Powered from the fire alarm panel, the device operates in maintained mode, remaining illuminated at all times, including during mains failure via the standby battery supply. This removes reliance on the distribution of emergency lighting and instead ensures that visibility is inherent to the device location.

Not intended to replace compliant emergency luminaires

Importantly, LUX5IVE from Ventilux sits within the fire alarm system rather than the emergency lighting installation. It is not intended to replace compliant emergency luminaires, but to complement them, particularly in areas where achieving required lux levels through conventional layouts alone may be difficult or inefficient.

From a design perspective, this introduces a more precise and flexible approach. Installation is straightforward, using standard fire alarm cabling with no requirement for local batteries or additional testing regimes. As with any connected device, its load must be considered within fire alarm standby battery calculations, ensuring system capacity is maintained in line with EN 54-4.

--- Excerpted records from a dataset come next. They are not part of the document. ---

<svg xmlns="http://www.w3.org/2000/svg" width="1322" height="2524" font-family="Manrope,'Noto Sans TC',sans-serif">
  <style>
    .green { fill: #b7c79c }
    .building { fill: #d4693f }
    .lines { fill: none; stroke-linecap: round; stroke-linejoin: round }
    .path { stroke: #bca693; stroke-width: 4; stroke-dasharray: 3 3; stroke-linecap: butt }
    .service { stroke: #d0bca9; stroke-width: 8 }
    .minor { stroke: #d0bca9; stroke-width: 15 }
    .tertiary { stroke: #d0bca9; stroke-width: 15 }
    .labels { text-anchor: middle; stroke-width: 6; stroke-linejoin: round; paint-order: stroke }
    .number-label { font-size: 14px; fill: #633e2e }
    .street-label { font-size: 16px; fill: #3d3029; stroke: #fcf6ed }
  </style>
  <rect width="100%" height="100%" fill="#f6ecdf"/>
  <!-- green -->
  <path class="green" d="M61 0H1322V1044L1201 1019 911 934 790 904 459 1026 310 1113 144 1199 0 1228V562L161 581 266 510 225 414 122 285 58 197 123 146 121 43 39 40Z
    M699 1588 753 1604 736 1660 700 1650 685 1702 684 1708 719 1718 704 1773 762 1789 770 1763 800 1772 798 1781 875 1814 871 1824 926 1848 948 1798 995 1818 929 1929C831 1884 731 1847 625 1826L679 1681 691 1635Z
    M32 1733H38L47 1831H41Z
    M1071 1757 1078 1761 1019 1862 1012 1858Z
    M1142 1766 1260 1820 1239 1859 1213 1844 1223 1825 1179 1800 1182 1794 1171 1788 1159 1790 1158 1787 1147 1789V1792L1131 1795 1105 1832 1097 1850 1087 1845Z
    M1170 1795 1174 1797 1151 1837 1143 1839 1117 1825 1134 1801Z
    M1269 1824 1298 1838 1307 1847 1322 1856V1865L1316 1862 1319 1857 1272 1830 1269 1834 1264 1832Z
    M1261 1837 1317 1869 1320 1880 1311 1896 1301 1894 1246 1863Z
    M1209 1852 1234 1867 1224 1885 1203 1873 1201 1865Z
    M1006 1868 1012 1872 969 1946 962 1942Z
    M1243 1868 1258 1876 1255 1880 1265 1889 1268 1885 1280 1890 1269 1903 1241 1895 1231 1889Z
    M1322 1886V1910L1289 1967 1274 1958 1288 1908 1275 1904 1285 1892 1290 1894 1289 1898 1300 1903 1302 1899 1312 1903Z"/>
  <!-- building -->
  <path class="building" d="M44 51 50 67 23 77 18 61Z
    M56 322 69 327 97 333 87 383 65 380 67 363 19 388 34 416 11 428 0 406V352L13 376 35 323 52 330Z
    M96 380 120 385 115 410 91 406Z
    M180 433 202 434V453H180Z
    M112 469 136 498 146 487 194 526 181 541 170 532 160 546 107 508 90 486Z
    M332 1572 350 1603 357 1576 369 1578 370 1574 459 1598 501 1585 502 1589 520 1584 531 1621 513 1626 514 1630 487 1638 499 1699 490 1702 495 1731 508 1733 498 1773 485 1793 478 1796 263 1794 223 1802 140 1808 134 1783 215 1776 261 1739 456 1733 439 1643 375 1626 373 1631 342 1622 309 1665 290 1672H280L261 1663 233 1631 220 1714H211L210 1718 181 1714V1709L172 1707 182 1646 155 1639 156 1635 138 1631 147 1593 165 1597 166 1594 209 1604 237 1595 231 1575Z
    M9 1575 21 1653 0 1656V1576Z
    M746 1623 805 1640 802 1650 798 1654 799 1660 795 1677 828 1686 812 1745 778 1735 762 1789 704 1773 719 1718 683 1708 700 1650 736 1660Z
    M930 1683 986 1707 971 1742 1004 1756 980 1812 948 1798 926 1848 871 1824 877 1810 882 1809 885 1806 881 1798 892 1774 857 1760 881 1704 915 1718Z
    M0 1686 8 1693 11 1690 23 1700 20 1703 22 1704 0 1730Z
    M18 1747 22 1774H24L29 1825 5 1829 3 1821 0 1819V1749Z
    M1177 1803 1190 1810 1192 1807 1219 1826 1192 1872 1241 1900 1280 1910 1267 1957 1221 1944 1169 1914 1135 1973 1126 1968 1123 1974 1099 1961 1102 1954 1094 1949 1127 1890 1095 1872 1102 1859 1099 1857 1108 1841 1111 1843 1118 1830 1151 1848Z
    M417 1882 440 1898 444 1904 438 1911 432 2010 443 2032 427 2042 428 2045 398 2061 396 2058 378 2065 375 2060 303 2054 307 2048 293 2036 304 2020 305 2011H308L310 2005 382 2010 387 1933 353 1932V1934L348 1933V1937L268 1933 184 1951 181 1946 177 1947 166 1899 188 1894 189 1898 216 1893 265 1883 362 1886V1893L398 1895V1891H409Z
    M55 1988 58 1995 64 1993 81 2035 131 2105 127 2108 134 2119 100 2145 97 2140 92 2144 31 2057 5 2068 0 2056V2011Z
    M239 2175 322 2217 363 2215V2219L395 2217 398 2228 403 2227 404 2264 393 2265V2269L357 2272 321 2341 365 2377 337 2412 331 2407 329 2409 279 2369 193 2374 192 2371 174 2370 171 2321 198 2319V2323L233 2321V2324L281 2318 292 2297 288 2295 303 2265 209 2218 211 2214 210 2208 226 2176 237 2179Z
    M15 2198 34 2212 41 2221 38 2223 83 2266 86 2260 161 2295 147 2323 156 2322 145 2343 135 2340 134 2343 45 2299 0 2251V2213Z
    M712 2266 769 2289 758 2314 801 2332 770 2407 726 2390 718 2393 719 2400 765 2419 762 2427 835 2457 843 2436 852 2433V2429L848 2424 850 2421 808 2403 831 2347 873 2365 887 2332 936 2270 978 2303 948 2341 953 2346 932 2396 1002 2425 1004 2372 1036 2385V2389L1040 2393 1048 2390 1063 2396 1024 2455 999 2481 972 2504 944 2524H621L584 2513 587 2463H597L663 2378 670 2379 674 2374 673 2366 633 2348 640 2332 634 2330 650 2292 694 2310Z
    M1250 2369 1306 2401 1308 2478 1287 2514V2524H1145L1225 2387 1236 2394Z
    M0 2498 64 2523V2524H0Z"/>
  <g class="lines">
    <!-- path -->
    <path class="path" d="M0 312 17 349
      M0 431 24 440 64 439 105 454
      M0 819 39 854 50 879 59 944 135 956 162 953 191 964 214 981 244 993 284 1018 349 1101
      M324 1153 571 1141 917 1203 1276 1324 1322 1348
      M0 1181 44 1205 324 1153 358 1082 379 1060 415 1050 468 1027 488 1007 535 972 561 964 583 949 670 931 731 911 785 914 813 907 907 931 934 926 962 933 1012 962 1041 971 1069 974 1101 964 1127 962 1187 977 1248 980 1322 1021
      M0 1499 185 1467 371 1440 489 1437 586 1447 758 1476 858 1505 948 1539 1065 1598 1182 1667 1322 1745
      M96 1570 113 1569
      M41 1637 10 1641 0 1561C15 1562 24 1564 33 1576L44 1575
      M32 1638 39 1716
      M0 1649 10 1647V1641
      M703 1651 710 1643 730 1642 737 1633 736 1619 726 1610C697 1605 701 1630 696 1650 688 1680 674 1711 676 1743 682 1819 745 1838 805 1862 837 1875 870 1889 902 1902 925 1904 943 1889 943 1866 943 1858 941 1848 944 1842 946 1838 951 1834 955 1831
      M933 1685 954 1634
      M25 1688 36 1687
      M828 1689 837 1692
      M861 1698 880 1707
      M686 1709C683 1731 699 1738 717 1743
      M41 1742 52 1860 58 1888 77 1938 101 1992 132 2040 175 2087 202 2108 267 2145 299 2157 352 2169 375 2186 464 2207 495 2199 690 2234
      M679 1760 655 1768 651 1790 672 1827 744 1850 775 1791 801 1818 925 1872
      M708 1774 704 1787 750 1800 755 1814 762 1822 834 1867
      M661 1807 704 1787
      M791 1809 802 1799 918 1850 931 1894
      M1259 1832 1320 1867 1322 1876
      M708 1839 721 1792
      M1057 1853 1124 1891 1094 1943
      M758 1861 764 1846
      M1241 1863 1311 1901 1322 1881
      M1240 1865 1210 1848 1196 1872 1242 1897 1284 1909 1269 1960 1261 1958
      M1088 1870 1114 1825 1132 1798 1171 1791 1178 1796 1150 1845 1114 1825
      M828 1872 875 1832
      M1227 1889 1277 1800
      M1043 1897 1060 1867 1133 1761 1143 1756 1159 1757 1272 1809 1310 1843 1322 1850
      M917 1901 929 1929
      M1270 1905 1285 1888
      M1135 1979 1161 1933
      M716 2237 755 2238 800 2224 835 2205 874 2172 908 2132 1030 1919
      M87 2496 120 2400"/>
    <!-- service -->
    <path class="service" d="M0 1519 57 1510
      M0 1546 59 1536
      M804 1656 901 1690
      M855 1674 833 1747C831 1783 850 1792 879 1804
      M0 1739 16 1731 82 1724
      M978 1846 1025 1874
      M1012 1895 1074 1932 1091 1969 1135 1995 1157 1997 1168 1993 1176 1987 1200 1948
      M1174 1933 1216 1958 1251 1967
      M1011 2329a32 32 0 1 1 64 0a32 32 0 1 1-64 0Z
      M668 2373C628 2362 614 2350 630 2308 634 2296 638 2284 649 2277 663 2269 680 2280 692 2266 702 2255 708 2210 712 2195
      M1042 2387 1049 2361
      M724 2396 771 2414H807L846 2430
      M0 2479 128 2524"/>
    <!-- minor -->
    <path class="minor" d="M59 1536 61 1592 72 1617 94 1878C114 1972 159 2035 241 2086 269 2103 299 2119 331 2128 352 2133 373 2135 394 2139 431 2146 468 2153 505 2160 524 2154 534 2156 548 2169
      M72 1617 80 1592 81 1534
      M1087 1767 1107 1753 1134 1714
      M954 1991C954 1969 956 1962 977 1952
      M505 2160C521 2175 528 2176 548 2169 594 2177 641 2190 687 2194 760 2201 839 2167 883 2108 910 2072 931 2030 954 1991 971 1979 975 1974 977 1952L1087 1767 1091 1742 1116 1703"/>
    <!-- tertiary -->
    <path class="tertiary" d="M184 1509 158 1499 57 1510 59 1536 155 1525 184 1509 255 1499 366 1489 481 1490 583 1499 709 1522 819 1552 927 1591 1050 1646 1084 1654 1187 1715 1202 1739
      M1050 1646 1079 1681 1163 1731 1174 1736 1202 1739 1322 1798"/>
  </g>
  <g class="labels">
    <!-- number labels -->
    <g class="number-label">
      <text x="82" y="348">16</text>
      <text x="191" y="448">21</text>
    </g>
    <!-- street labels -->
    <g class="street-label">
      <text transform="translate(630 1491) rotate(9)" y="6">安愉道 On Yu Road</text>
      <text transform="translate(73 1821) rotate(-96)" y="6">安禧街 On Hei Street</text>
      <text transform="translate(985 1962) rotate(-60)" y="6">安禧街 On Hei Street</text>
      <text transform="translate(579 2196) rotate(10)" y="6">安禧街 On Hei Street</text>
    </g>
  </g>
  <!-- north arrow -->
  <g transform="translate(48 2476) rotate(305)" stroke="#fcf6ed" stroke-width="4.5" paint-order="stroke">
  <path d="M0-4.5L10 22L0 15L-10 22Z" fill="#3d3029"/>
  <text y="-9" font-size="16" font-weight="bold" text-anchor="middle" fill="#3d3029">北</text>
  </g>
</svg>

What this approach ultimately offers is a shift in control. Instead of adapting emergency lighting layouts to suit individual problem areas, engineers can address visibility at the point of interaction itself, aligning design intent more closely with real-world performance.

Ultimately, ensuring visibility at manual call points is not simply a compliance exercise, but a critical aspect of building safety engineering.

For Ventilux, this reflects a wider commitment to supporting engineers with practical solutions that address real challenges on site, not just in theory, but in everyday application.